Watching Matt's Off Road Recovery videos I am reminded that going off road often means letting air out of the tires until the internal pressure is more like 10 PSI instead of 30 PSI. Higher pressures work well on the highway. You have less rolling resistance, better control and the tires don't get over heated. Lower pressures off road give you better grip on iffy surfaces like mud and sand. Getting back on the highway after an off road adventure, you want to pump up your tires back up to 30 PSI. This usually means carrying a portable air compressor with you, and if you have very large tires, spending a quarter hour or more waiting for your tires to reach highway pressure.
Of course, you need to stop the vehicle and get out to perform these operations. The military gets around this by having an air system built into the wheels and axles, an expensive proposition that few civilians can afford.
It occurred to me that it might be possible to build a system into the wheel with no mechanical connection to the rest of the vehicle. A small air compressor would be mounted to the wheel inside the tire and would be controlled by a radio signal, much like Tire Pressure Monitoring Systems do now. The only real problem we would have is providing power to the electric motor that will drive the air compressor. This could be done by turning the wheel into a generator. A ring of magnets would be mounted to the vehicle some where around the brakes, and a set of coils of wire would be mounted to the wheel so that they are in close proximity to to the magnets. When the wheel turns, the coils of wire would pass through the magnetic field, electricity is generated, the motor drives the air compressor and the tire is inflated.

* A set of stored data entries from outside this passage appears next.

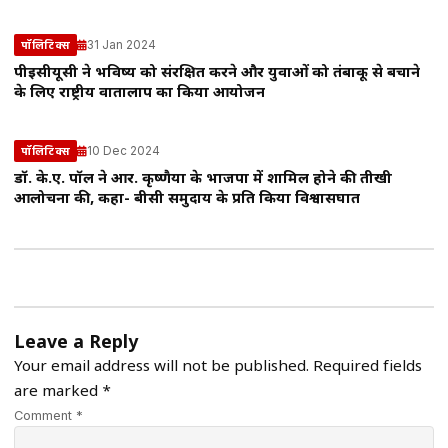
31 Jan 2024
पॉलिटिक्स
पीईसीयूसी ने भविष्य को संरक्षित करने और युवाओं को तंबाकू से बचाने
के लिए राष्ट्रीय वार्तालाप का किया आयोजन
10 Dec 2024
पॉलिटिक्स
डॉ. के.ए. पॉल ने आर. कृष्णैया के भाजपा में शामिल होने की तीखी
आलोचना की, कहा- बीसी समुदाय के प्रति किया विश्वासघात
Leave a Reply
Your email address will not be published.
Required fields
are marked
*
Comment *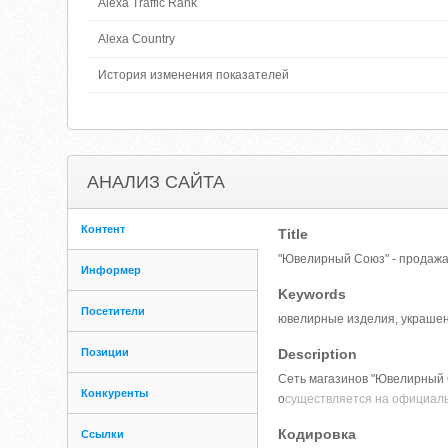
Alexa Traffic Rank
Alexa Country
История изменения показателей
АНАЛИЗ САЙТА
Контент
Title
"Ювелирный Союз" - продажа
Информер
Keywords
Посетители
ювелирные изделия, украшен
Позиции
Description
Сеть магазинов "Ювелирный С
Конкуренты
о
существляется на официаль
Кодировка
Ссылки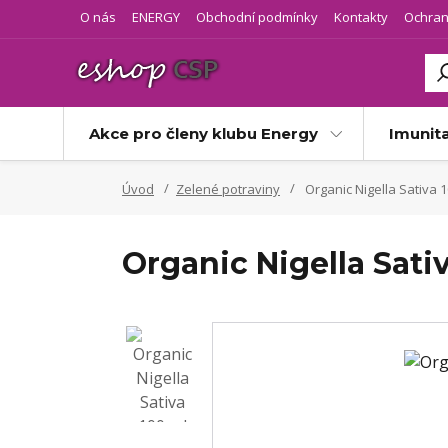
O nás
ENERGY
Obchodní podmínky
Kontakty
Ochran
Akce pro členy klubu Energy
Imunit
Úvod
Zelené potraviny
Organic Nigella Sativa 1
Organic Nigella Sati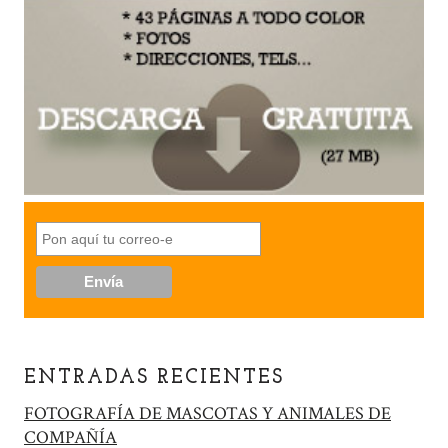
ENTRADAS RECIENTES
FOTOGRAFÍA DE MASCOTAS Y ANIMALES DE
COMPAÑÍA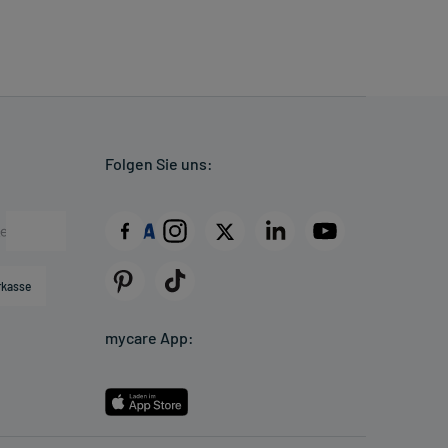
Folgen Sie uns:
rkasse
mycare App: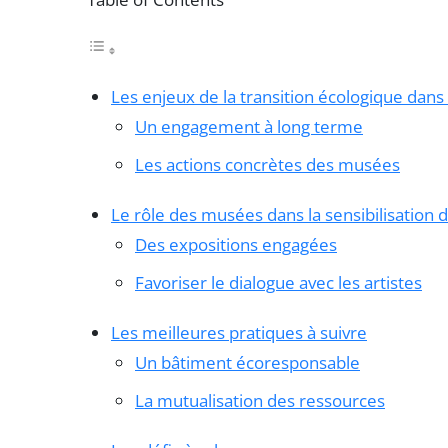
Les enjeux de la transition écologique dan
Un engagement à long terme
Les actions concrètes des musées
Le rôle des musées dans la sensibilisation d
Des expositions engagées
Favoriser le dialogue avec les artistes
Les meilleures pratiques à suivre
Un bâtiment écoresponsable
La mutualisation des ressources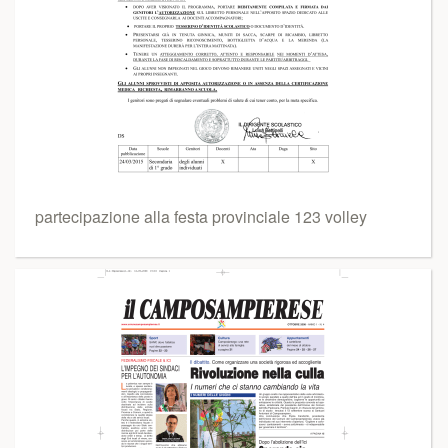
partecipazione alla festa provinciale 123 volley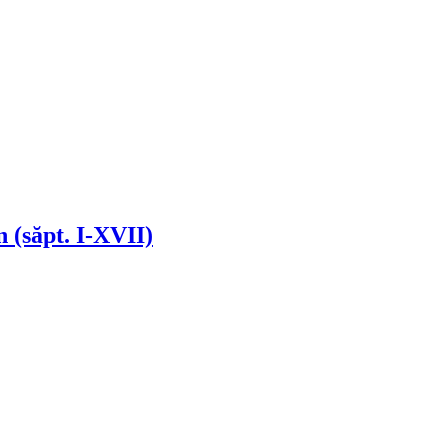
 (săpt. I-XVII)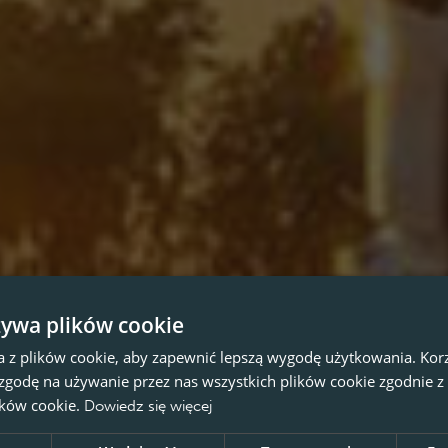
żywa plików cookie
a z plików cookie, aby zapewnić lepszą wygodę użytkowania. Korzy
 zgodę na używanie przez nas wszystkich plików cookie zgodnie 
lików cookie.
Dowiedz się więcej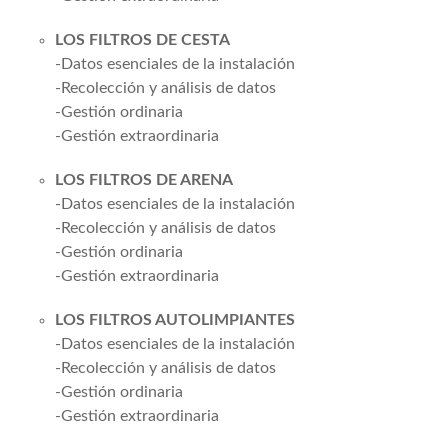
LOS FILTROS DE CESTA
-Datos esenciales de la instalación
-Recolección y análisis de datos
-Gestión ordinaria
-Gestión extraordinaria
LOS FILTROS DE ARENA
-Datos esenciales de la instalación
-Recolección y análisis de datos
-Gestión ordinaria
-Gestión extraordinaria
LOS FILTROS AUTOLIMPIANTES
-Datos esenciales de la instalación
-Recolección y análisis de datos
-Gestión ordinaria
-Gestión extraordinaria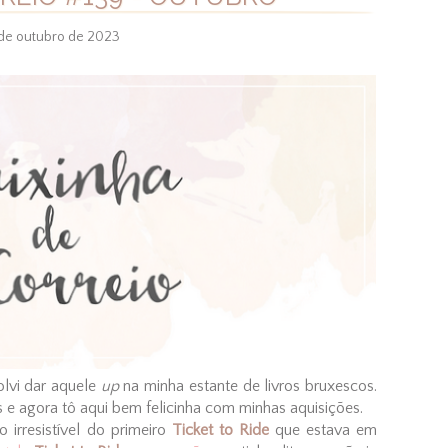
 de outubro de 2023
olvi dar aquele
up
na minha estante de livros bruxescos.
e agora tô aqui bem felicinha com minhas aquisições.
o irresistível do primeiro
Ticket to Ride
que estava em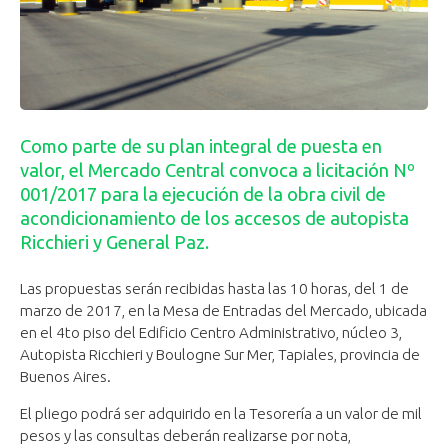
Como parte de su plan integral de puesta en
valor, el Mercado Central convoca a licitación Nº
001/2017 para la ejecución de la obra civil de
acondicionamiento de los accesos de autopista
Ricchieri y General Paz.
Las propuestas serán recibidas hasta las 10 horas, del 1 de
marzo de 2017, en la Mesa de Entradas del Mercado, ubicada
en el 4to piso del Edificio Centro Administrativo, núcleo 3,
Autopista Ricchieri y Boulogne Sur Mer, Tapiales, provincia de
Buenos Aires.
El pliego podrá ser adquirido en la Tesorería a un valor de mil
pesos y las consultas deberán realizarse por nota,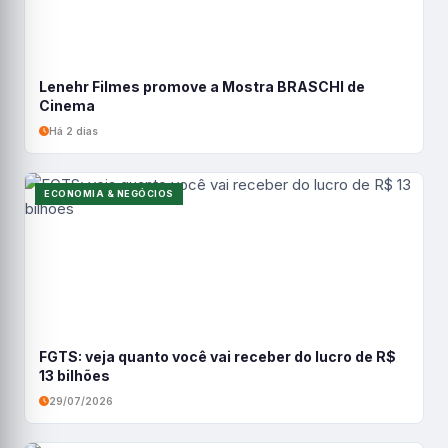
Lenehr Filmes promove a Mostra BRASCHI de
Cinema
Há 2 dias
ECONOMIA & NEGÓCIOS
FGTS: veja quanto você vai receber do lucro de R$
13 bilhões
29/07/2026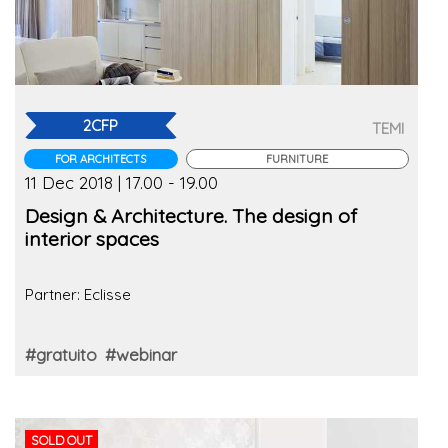
2CFP
TEMI
FOR ARCHITECTS
FURNITURE
11 Dec 2018 | 17.00 - 19.00
Design & Architecture. The design of
interior spaces
Partner: Eclisse
#gratuito
#webinar
SOLD OUT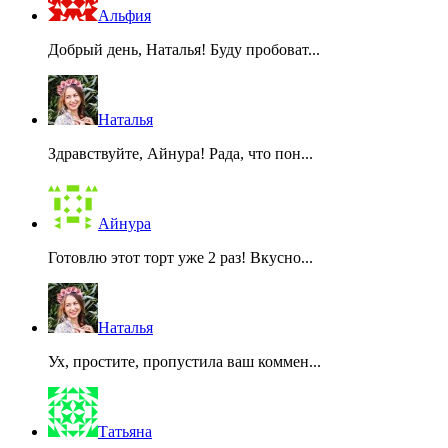
Альфия
Добрый день, Наталья! Буду пробоват...
Наталья
Здравствуйте, Айнура! Рада, что пон...
Айнура
Готовлю этот торт уже 2 раз! Вкусно...
Наталья
Ух, простите, пропустила ваш коммен...
Татьяна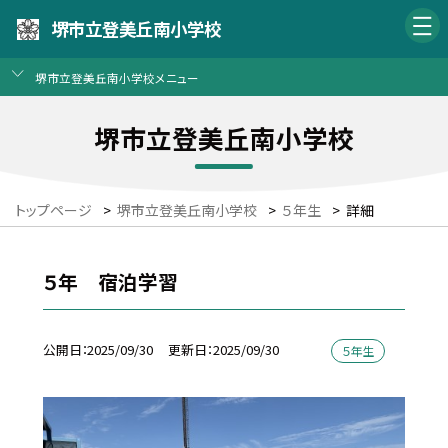
堺市立登美丘南小学校
堺市立登美丘南小学校メニュー
堺市立登美丘南小学校
トップページ
>
堺市立登美丘南小学校
>
５年生
>
詳細
５年 宿泊学習
公開日
2025/09/30
更新日
2025/09/30
５年生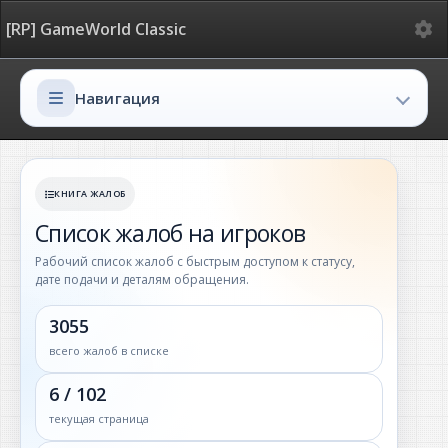
Ме
[RP] GameWorld Classic
Навигация
Навигация
КНИГА ЖАЛОБ
Список жалоб на игроков
Рабочий список жалоб с быстрым доступом к статусу,
дате подачи и деталям обращения.
3055
всего жалоб в списке
6 / 102
текущая страница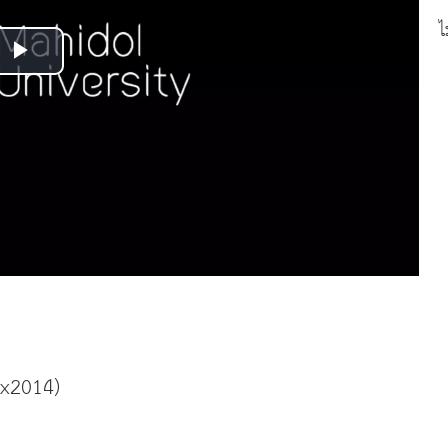
ไ
Play
Video
Ex2014)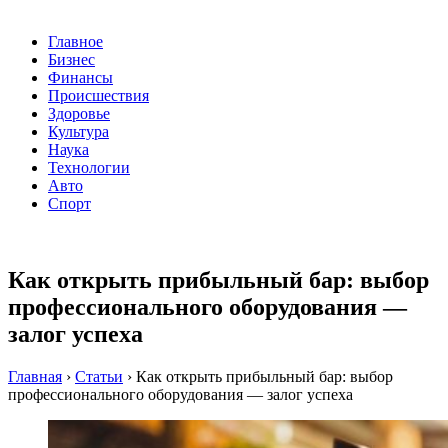
Главное
Бизнес
Финансы
Происшествия
Здоровье
Культура
Наука
Технологии
Авто
Спорт
Как открыть прибыльный бар: выбор
профессионального оборудования —
залог успеха
Главная
›
Статьи
›
Как открыть прибыльный бар: выбор
профессионального оборудования — залог успеха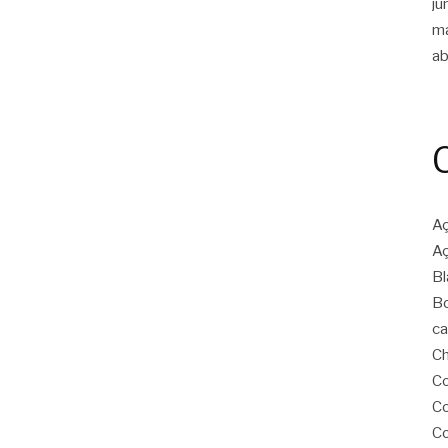
ju
m
ab
Aç
Aç
Bl
Bo
ca
Ch
Co
Co
Co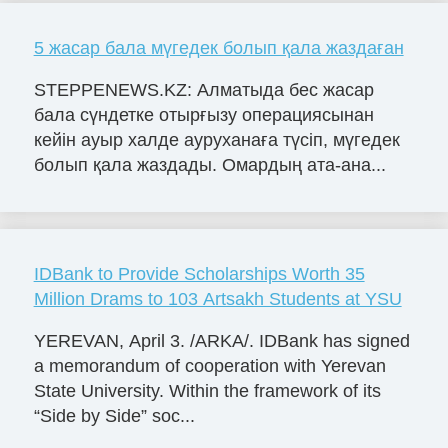
5 жасар бала мүгедек болып қала жаздаған
STEPPENEWS.KZ: Алматыда бес жасар
бала сүндетке отырғызу операциясынан
кейін ауыр халде ауруханаға түсіп, мүгедек
болып қала жаздады. Омардың ата-ана...
IDBank to Provide Scholarships Worth 35
Million Drams to 103 Artsakh Students at YSU
YEREVAN, April 3. /ARKA/. IDBank has signed
a memorandum of cooperation with Yerevan
State University. Within the framework of its
“Side by Side” soc...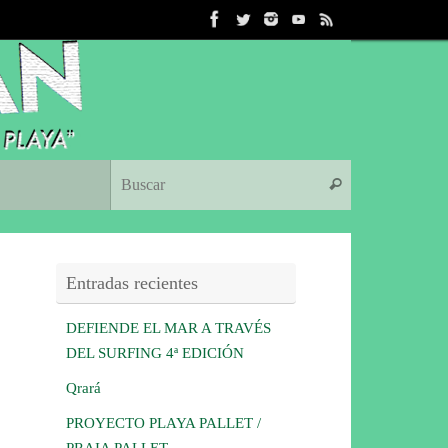
Búsqueda para:
Buscar
Entradas recientes
DEFIENDE EL MAR A TRAVÉS
DEL SURFING 4ª EDICIÓN
Qrará
PROYECTO PLAYA PALLET /
PRAIA PALLET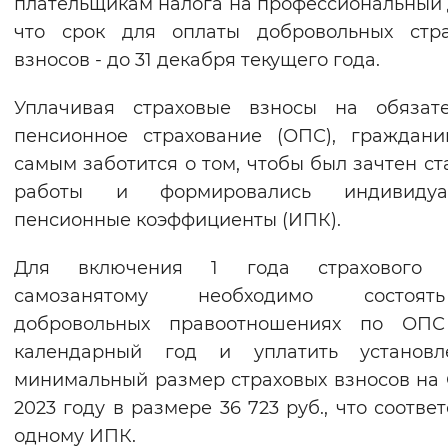
плательщикам налога на профессиональный 
что срок для оплаты добровольных стра
взносов - до 31 декабря текущего года.
Уплачивая страховые взносы на обязате
пенсионное страхование (ОПС), граждан
самым заботится о том, чтобы был зачтен ст
работы и формировались индивидуа
пенсионные коэффициенты (ИПК).
Для включения 1 года страхового 
самозанятому необходимо состо
добровольных правоотношениях по ОПС
календарный год и уплатить установл
минимальный размер страховых взносов на
2023 году в размере 36 723 руб., что соответ
одному ИПК.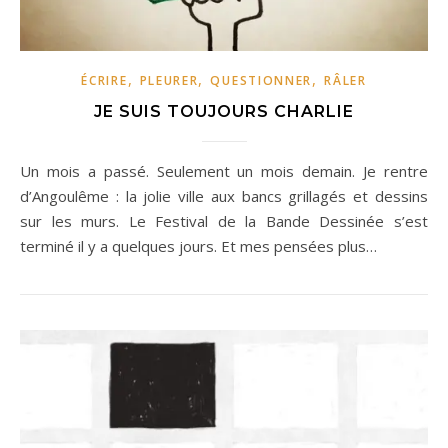
,
,
,
ÉCRIRE
PLEURER
QUESTIONNER
RÂLER
JE SUIS TOUJOURS CHARLIE
Un mois a passé. Seulement un mois demain. Je rentre
d’Angoulême : la jolie ville aux bancs grillagés et dessins
sur les murs. Le Festival de la Bande Dessinée s’est
terminé il y a quelques jours. Et mes pensées plus…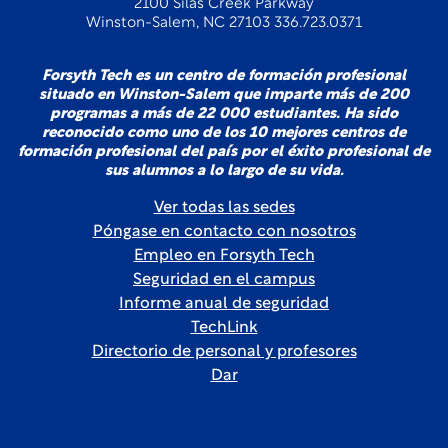
2100 Silas Creek Parkway
Winston-Salem, NC 27103 336.723.0371
Forsyth Tech es un centro de formación profesional
situado en Winston-Salem que imparte más de 200
programas a más de 22 000 estudiantes. Ha sido
reconocido como uno de los 10 mejores centros de
formación profesional del país por el éxito profesional de
sus alumnos a lo largo de su vida.
Ver todas las sedes
Póngase en contacto con nosotros
Empleo en Forsyth Tech
Seguridad en el campus
Informe anual de seguridad
TechLink
Directorio de personal y profesores
Dar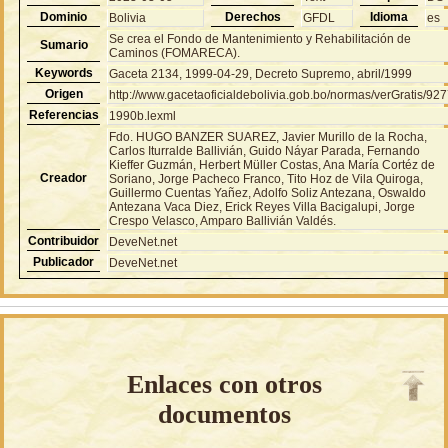
Dominio
Derechos
Idioma
Bolivia
GFDL
es
Se crea el Fondo de Mantenimiento y Rehabilitación de
Sumario
Caminos (FOMARECA).
Keywords
Gaceta 2134, 1999-04-29, Decreto Supremo, abril/1999
Origen
http://www.gacetaoficialdebolivia.gob.bo/normas/verGratis/92
Referencias
1990b.lexml
Fdo. HUGO BANZER SUAREZ, Javier Murillo de la Rocha,
Carlos Iturralde Ballivián, Guido Náyar Parada, Fernando
Kieffer Guzmán, Herbert Müller Costas, Ana María Cortéz de
Creador
Soriano, Jorge Pacheco Franco, Tito Hoz de Vila Quiroga,
Guillermo Cuentas Yañez, Adolfo Soliz Antezana, Oswaldo
Antezana Vaca Diez, Erick Reyes Villa Bacigalupi, Jorge
Crespo Velasco, Amparo Ballivián Valdés.
Contribuidor
DeveNet.net
Publicador
DeveNet.net
Enlaces con otros
documentos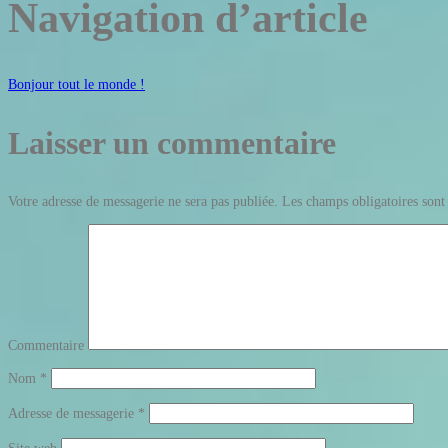
Navigation d’article
Bonjour tout le monde !
Laisser un commentaire
Votre adresse de messagerie ne sera pas publiée.
Les champs obligatoires sont
Commentaire
Nom
*
Adresse de messagerie
*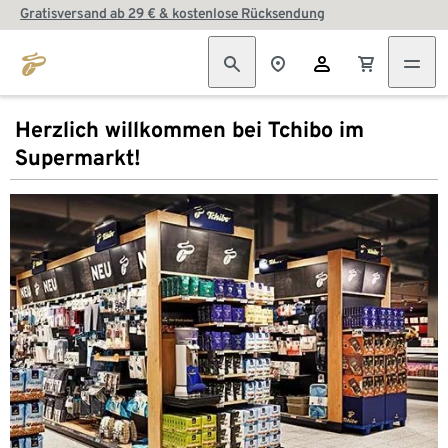
Gratisversand ab 29 € & kostenlose Rücksendung
Herzlich willkommen bei Tchibo im
Supermarkt!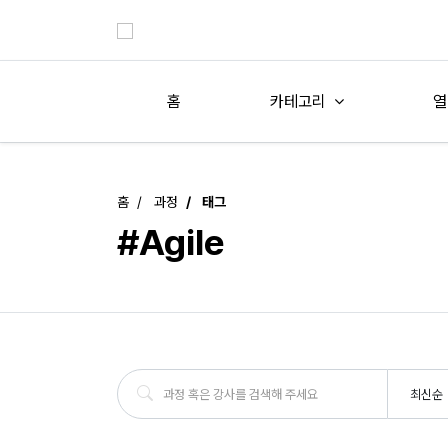
홈
카테고리
열
홈
과정
태그
#Agile
최신순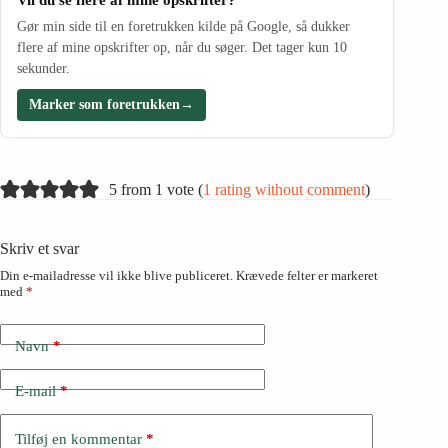
Vil du se flere af mine opskrifter?
Gør min side til en foretrukken kilde på Google, så dukker
flere af mine opskrifter op, når du søger. Det tager kun 10
sekunder.
Marker som foretrukken
→
5 from 1 vote (
1 rating without comment
)
Skriv et svar
Din e-mailadresse vil ikke blive publiceret.
Krævede felter er markeret
med
*
Navn
*
E-mail
*
Tilføj en kommentar
*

Given that we would want to keep the weight as low as possible and the low speed of the wheel, this wheel mounted generator would probably not be able to generate much power. It might be enough to do the job. You might have to drive a mile at a lower speed before the tires were inflated enough to handle highway speeds. You would however, be moving as opposed to being stopped waiting for your portable air compressor to do the job. An experimental model would have to be built and tested.
If that arrangement is not adequate, we might want to add battery packs, which are heavy, or a bladder to hold a supply of high pressure air. It would be in the shape of a small inner tube that would hug the wheel and so not interfere with the deformation of the tire often encountered when crawling over rocks.